___ Extracted entries ___
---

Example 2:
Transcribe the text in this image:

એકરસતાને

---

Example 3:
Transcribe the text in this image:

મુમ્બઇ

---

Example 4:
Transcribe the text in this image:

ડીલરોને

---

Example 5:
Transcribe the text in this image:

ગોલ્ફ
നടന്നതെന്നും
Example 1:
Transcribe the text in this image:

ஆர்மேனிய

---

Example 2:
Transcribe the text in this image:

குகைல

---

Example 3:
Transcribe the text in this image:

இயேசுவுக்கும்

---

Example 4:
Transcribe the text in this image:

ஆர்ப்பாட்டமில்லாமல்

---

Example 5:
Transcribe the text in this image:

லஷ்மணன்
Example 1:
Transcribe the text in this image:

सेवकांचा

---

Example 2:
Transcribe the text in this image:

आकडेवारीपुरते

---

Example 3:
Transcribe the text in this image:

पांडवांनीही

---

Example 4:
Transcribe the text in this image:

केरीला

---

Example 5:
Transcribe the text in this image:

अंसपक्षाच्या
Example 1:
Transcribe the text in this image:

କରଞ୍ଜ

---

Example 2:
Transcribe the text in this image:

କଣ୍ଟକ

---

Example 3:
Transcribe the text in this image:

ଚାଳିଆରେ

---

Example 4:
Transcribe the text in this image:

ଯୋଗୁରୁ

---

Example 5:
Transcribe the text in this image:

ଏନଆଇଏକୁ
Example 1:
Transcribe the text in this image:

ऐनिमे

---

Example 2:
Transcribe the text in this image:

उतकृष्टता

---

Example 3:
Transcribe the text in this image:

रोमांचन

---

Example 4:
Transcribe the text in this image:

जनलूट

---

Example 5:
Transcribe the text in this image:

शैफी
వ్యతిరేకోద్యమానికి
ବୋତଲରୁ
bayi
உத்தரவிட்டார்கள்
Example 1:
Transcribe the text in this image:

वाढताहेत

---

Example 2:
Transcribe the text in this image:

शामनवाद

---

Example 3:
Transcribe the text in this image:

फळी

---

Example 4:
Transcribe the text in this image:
___
Each line of the material must be restated exactly.

Output of the exercise:
---

Example 2:
Transcribe the text in this image:

એકરસતાને

---

Example 3:
Transcribe the text in this image:

મુમ્બઇ

---

Example 4:
Transcribe the text in this image:

ડીલરોને

---

Example 5:
Transcribe the text in this image:

ગોલ્ફ
നടന്നതെന്നും
Example 1:
Transcribe the text in this image:

ஆர்மேனிய

---

Example 2:
Transcribe the text in this image:

குகைல

---

Example 3:
Transcribe the text in this image:

இயேசுவுக்கும்

---

Example 4:
Transcribe the text in this image:

ஆர்ப்பாட்டமில்லாமல்

---

Example 5:
Transcribe the text in this image:

லஷ்மணன்
Example 1:
Transcribe the text in this image:

सेवकांचा

---

Example 2:
Transcribe the text in this image:

आकडेवारीपुरते

---

Example 3:
Transcribe the text in this image:

पांडवांनीही

---

Example 4:
Transcribe the text in this image:

केरीला

---

Example 5:
Transcribe the text in this image:

अंसपक्षाच्या
Example 1:
Transcribe the text in this image:

କରଞ୍ଜ

---

Example 2:
Transcribe the text in this image:

କଣ୍ଟକ

---

Example 3:
Transcribe the text in this image:

ଚାଳିଆରେ

---

Example 4:
Transcribe the text in this image:

ଯୋଗୁରୁ

---

Example 5:
Transcribe the text in this image:

ଏନଆଇଏକୁ
Example 1:
Transcribe the text in this image:

ऐनिमे

---

Example 2:
Transcribe the text in this image:

उतकृष्टता

---

Example 3:
Transcribe the text in this image:

रोमांचन

---

Example 4:
Transcribe the text in this image:

जनलूट

---

Example 5:
Transcribe the text in this image:

शैफी
వ్యతిరేకోద్యమానికి
ବୋତଲରୁ
bayi
உத்தரவிட்டார்கள்
Example 1:
Transcribe the text in this image:

वाढताहेत

---

Example 2:
Transcribe the text in this image:

शामनवाद

---

Example 3:
Transcribe the text in this image:

फळी

---

Example 4:
Transcribe the text in this image:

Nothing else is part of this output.